It’s a bedrock truth that marketers must measure their efforts. Without tracking what works and what doesn’t, it’s impossible to refine and improve what you do.

And yet the concept “measure what works” is deceptively simple. Marketing efforts occur across many channels at once, and each channel carries a different cost. The question is how to compare them.

In any given month your company may be sending out emails, placing paid advertisements, attending trade shows, and buying Google AdWords pay per click advertising all at the same time. Your marketing program has a finite budget of both time and money, so you need to know where to concentrate your efforts. What you want to measure is return on investment (ROI) across your different lead generation channels.

ROI per channel is a composite of three metrics: contacts and leads generated per channel, conversion rates at each stage per channel, and the average lifetime-spend of the customer. Let’s take a moment to look at each one.

Contact and leads generated per channel:

The first step to gauging the efficacy of your marketing is to measure how many new contacts and leads each effort is capturing.

In digital marketing, this means directing viewers of each effort to a different landing page and/or tracking URL and using dynamic phone number tracking. By tracking visitors by a unique LinkedIn or Google landing page or tracking code and phone number you can count the number of new contacts and ultimately leads generated by each digital channel when you count the captured contact information of its page.

Measuring new contacts and leads from in-person events like trade shows can be as simple as directing leads to an on-site signup sheet.

Measuring interest generated by physical marketing materials like direct mailings and magazine advertisements often involves using a unique URL, phone number or having the publisher assign a code to the material that needs to be referenced during an inquiry back to your business. Offering a discount can also help, “mention this ad to receive 10 percent off your first month.” It’s always important for your receptionist or sales team to ask inbound leads, “How did you hear about us?” to make sure you’re tracking the efficacy of these materials.

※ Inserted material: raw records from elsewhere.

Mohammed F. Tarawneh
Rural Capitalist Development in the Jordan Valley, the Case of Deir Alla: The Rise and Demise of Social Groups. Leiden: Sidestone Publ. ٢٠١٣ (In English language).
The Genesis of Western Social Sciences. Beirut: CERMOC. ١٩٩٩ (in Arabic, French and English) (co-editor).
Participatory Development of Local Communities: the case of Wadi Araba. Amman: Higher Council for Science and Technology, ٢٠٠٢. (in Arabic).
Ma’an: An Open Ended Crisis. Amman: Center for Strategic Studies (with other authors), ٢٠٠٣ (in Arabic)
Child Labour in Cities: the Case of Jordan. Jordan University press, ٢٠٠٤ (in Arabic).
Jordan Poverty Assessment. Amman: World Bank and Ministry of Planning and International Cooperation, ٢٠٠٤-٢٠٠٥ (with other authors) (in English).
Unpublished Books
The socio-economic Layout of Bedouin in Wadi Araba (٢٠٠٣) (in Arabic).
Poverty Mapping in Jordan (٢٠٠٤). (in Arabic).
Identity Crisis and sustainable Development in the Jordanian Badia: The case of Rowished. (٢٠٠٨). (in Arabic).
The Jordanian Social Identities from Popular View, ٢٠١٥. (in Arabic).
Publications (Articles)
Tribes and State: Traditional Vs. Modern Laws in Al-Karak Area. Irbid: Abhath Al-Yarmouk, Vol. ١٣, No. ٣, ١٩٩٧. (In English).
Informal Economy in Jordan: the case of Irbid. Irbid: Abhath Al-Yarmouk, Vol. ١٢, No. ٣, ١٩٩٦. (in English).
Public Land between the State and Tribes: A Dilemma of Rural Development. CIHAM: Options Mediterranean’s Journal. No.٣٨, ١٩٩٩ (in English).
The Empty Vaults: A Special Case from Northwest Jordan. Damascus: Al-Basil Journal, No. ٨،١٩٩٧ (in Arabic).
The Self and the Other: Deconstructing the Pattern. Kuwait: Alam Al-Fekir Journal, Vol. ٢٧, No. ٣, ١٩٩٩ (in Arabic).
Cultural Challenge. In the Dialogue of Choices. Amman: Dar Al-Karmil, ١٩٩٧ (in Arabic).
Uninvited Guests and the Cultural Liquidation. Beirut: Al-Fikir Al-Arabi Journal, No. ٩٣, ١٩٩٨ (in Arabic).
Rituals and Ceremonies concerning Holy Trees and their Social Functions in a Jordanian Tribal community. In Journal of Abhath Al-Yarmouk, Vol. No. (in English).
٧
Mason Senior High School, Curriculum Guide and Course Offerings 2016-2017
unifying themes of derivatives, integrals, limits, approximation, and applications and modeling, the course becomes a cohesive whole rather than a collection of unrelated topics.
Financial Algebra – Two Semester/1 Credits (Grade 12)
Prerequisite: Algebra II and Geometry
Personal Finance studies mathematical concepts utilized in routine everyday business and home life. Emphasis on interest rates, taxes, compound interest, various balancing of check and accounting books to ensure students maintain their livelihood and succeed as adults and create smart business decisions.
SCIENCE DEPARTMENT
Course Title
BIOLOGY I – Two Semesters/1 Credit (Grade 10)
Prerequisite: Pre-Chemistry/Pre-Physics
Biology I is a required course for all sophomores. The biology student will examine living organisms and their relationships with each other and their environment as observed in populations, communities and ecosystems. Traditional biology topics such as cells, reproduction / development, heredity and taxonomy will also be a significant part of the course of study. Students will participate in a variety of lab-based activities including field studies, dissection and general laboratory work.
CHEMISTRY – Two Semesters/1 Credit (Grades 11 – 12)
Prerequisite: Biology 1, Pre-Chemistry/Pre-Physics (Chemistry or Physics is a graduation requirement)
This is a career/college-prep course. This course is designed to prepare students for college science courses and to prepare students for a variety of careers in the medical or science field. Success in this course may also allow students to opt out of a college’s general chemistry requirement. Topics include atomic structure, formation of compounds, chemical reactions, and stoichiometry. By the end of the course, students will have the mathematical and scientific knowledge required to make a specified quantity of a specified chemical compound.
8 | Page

Conversion rate per channel:

Whenever your sales team converts a contact to a lead and then into a customer, note which marketing channel generated the lead. The number of converted leads divided by total leads generated is the conversion rate for that channel. Suppose your email campaign landing page captured 50 leads last month and your sales team closed sales with 10 of those leads. The conversion rate of your email campaign is 10 divided by 50 — a 20 percent conversion rate.

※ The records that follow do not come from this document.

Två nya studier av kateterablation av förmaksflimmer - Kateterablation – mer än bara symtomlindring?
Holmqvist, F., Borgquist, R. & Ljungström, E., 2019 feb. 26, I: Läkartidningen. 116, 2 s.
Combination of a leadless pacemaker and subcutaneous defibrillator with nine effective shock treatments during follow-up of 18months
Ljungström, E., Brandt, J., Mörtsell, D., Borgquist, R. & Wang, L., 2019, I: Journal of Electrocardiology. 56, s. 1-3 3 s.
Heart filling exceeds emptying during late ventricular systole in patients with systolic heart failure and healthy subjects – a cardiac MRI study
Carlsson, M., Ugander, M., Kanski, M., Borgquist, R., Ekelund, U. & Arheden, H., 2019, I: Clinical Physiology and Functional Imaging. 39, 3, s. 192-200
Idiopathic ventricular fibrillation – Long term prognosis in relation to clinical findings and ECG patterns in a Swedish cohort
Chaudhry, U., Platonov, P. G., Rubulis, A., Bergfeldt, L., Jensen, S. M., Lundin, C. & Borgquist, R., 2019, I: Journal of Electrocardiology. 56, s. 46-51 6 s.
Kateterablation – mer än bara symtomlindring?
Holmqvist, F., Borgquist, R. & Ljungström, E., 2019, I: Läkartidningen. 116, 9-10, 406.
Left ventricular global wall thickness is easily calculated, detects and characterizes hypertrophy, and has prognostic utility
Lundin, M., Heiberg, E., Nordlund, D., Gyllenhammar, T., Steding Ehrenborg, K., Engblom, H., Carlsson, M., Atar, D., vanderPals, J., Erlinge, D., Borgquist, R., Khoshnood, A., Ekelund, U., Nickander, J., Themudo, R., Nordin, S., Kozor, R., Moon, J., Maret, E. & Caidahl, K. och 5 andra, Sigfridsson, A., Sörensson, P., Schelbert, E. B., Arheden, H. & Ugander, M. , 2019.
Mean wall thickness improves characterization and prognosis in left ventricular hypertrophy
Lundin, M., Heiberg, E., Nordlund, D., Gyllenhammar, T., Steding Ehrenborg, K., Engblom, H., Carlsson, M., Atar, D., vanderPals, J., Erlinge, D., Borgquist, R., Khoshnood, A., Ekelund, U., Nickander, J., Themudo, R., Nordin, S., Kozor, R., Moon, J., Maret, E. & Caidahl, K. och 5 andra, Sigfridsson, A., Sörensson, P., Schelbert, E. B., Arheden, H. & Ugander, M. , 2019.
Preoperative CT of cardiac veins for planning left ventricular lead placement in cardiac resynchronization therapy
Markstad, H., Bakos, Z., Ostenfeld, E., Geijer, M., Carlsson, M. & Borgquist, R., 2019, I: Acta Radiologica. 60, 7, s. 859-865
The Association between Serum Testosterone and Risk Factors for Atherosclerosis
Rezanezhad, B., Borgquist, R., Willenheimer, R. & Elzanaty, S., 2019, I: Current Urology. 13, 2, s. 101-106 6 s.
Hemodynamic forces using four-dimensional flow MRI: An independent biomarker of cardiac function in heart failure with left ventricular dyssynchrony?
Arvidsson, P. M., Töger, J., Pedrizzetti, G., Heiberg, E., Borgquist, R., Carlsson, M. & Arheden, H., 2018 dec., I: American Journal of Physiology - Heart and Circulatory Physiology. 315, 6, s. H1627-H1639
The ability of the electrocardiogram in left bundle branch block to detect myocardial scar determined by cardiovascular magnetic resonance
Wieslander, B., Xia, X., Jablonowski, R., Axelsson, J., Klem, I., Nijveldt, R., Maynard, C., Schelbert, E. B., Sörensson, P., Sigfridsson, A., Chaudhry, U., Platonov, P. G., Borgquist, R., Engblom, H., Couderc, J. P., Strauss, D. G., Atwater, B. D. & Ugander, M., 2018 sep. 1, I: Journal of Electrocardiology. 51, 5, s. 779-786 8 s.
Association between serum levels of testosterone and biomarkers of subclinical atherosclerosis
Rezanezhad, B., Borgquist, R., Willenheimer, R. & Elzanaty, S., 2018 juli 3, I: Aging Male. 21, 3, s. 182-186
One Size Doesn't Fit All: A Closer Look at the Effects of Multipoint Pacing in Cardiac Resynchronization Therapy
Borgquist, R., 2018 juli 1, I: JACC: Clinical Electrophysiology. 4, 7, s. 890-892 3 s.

Average lifetime spend per channel:

Different channels speak to different market segments. Prospects from a trade magazine ad placement might have a bigger appetite for your services than respondents to your Twitter efforts. Measure the average total lifetime sales volume per customer from each channel. If a converted trade magazine lead tends to buy $10,000 dollars from your company when a LinkedIn lead tends to buy $5,000, you need to know about it.

Return on investment

With those three metrics in place, you can calculate your ROI per channel.

A channel’s cost divided by its leads generated is its cost per lead. If you spent $1,000 on AdWords last month to bring in 100 leads, your cost per AdWords lead was $100.00

A channel’s conversion rate times its cost per lead is that channel’s cost per new customer. If you spent $100 per lead from AdWords and closed 25 percent of those leads, each new customer cost you $400.

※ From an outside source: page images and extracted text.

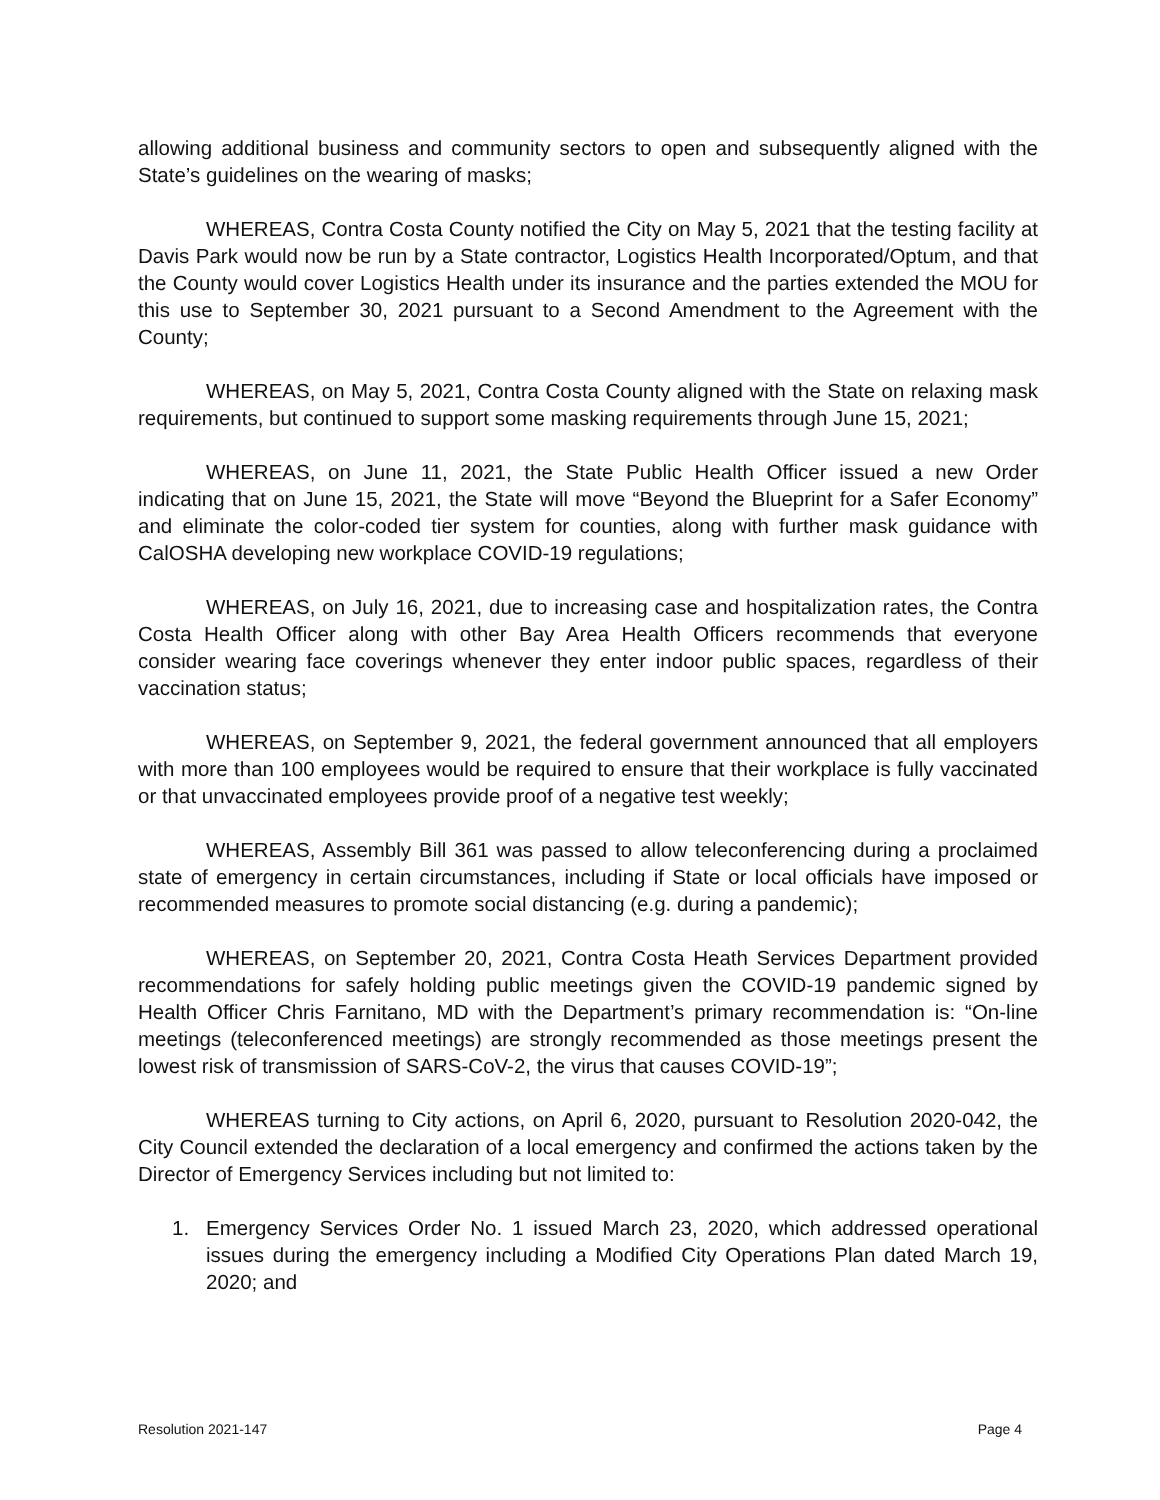allowing additional business and community sectors to open and subsequently aligned with the State’s guidelines on the wearing of masks;
WHEREAS, Contra Costa County notified the City on May 5, 2021 that the testing facility at Davis Park would now be run by a State contractor, Logistics Health Incorporated/Optum, and that the County would cover Logistics Health under its insurance and the parties extended the MOU for this use to September 30, 2021 pursuant to a Second Amendment to the Agreement with the County;
WHEREAS, on May 5, 2021, Contra Costa County aligned with the State on relaxing mask requirements, but continued to support some masking requirements through June 15, 2021;
WHEREAS, on June 11, 2021, the State Public Health Officer issued a new Order indicating that on June 15, 2021, the State will move “Beyond the Blueprint for a Safer Economy” and eliminate the color-coded tier system for counties, along with further mask guidance with CalOSHA developing new workplace COVID-19 regulations;
WHEREAS, on July 16, 2021, due to increasing case and hospitalization rates, the Contra Costa Health Officer along with other Bay Area Health Officers recommends that everyone consider wearing face coverings whenever they enter indoor public spaces, regardless of their vaccination status;
WHEREAS, on September 9, 2021, the federal government announced that all employers with more than 100 employees would be required to ensure that their workplace is fully vaccinated or that unvaccinated employees provide proof of a negative test weekly;
WHEREAS, Assembly Bill 361 was passed to allow teleconferencing during a proclaimed state of emergency in certain circumstances, including if State or local officials have imposed or recommended measures to promote social distancing (e.g. during a pandemic);
WHEREAS, on September 20, 2021, Contra Costa Heath Services Department provided recommendations for safely holding public meetings given the COVID-19 pandemic signed by Health Officer Chris Farnitano, MD with the Department’s primary recommendation is: “On-line meetings (teleconferenced meetings) are strongly recommended as those meetings present the lowest risk of transmission of SARS-CoV-2, the virus that causes COVID-19”;
WHEREAS turning to City actions, on April 6, 2020, pursuant to Resolution 2020-042, the City Council extended the declaration of a local emergency and confirmed the actions taken by the Director of Emergency Services including but not limited to:
1. Emergency Services Order No. 1 issued March 23, 2020, which addressed operational issues during the emergency including a Modified City Operations Plan dated March 19, 2020; and
Resolution 2021-147 Page 4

A channel’s ROI is the average lifetime spend of its customers divided by its cost per customer. If your AdWords-generated-customers tend to spend $5,000 and it cost $400 to acquire them, your return on investment is 12.5: each dollar spent on AdWords advertising brought in $12.50

If you knew for every $500 you invested on marketing, you would get $1000 or $2500 per spend, how many times would you do it? Answer: as many times as you could!

When you understand what goes into each channel’s ROI, you are empowered to refine your efforts. Perhaps your trade show presence had a great ROI despite the high upfront cost. You know it’s time to research more in-person events. Is your direct mailing ROI low because of a lack of leads generated, or a low conversion rate of a high number of leads? Knowing the ROI per channel, as well as the constituent metrics that contribute to it, let’s you prioritize your time, making sure you refine your efforts where they will do the most good for your company.